Recorded information Block Start

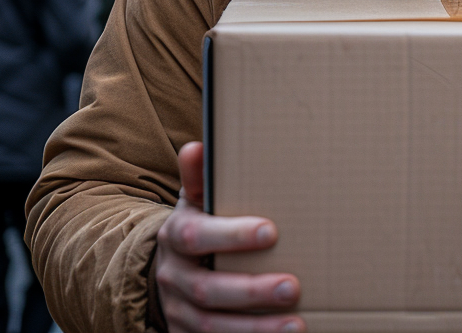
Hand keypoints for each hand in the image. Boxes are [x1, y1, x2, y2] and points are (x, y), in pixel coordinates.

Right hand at [155, 142, 303, 331]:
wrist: (165, 271)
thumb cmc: (196, 226)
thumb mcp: (193, 201)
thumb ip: (197, 178)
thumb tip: (196, 147)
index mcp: (176, 236)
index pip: (199, 237)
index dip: (233, 235)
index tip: (272, 231)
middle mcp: (174, 277)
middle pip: (209, 290)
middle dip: (252, 291)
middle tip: (293, 287)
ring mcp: (179, 312)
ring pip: (212, 327)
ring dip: (256, 329)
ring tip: (296, 325)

Recorded information Block End

*Assigned task*. Transcribe the listing exactly; omit all images.

*Response for this exercise*.
Hand keypoints for each hand in the image. Boxes are [x1, y1, x2, y2] and points are (x, y), in pixel coordinates.

Right hand at [155, 142, 303, 331]:
wrist: (165, 271)
thumb cmc: (196, 226)
thumb mcp: (193, 201)
thumb ip: (197, 178)
thumb tip: (196, 147)
index mcp: (176, 236)
index pip: (199, 237)
index dip: (233, 235)
index tip: (272, 231)
middle mcp: (174, 277)
middle pip: (209, 290)
middle dip: (252, 291)
middle tip: (293, 287)
ring mcp: (179, 312)
ring pip: (212, 327)
ring dip: (256, 329)
ring tip: (296, 325)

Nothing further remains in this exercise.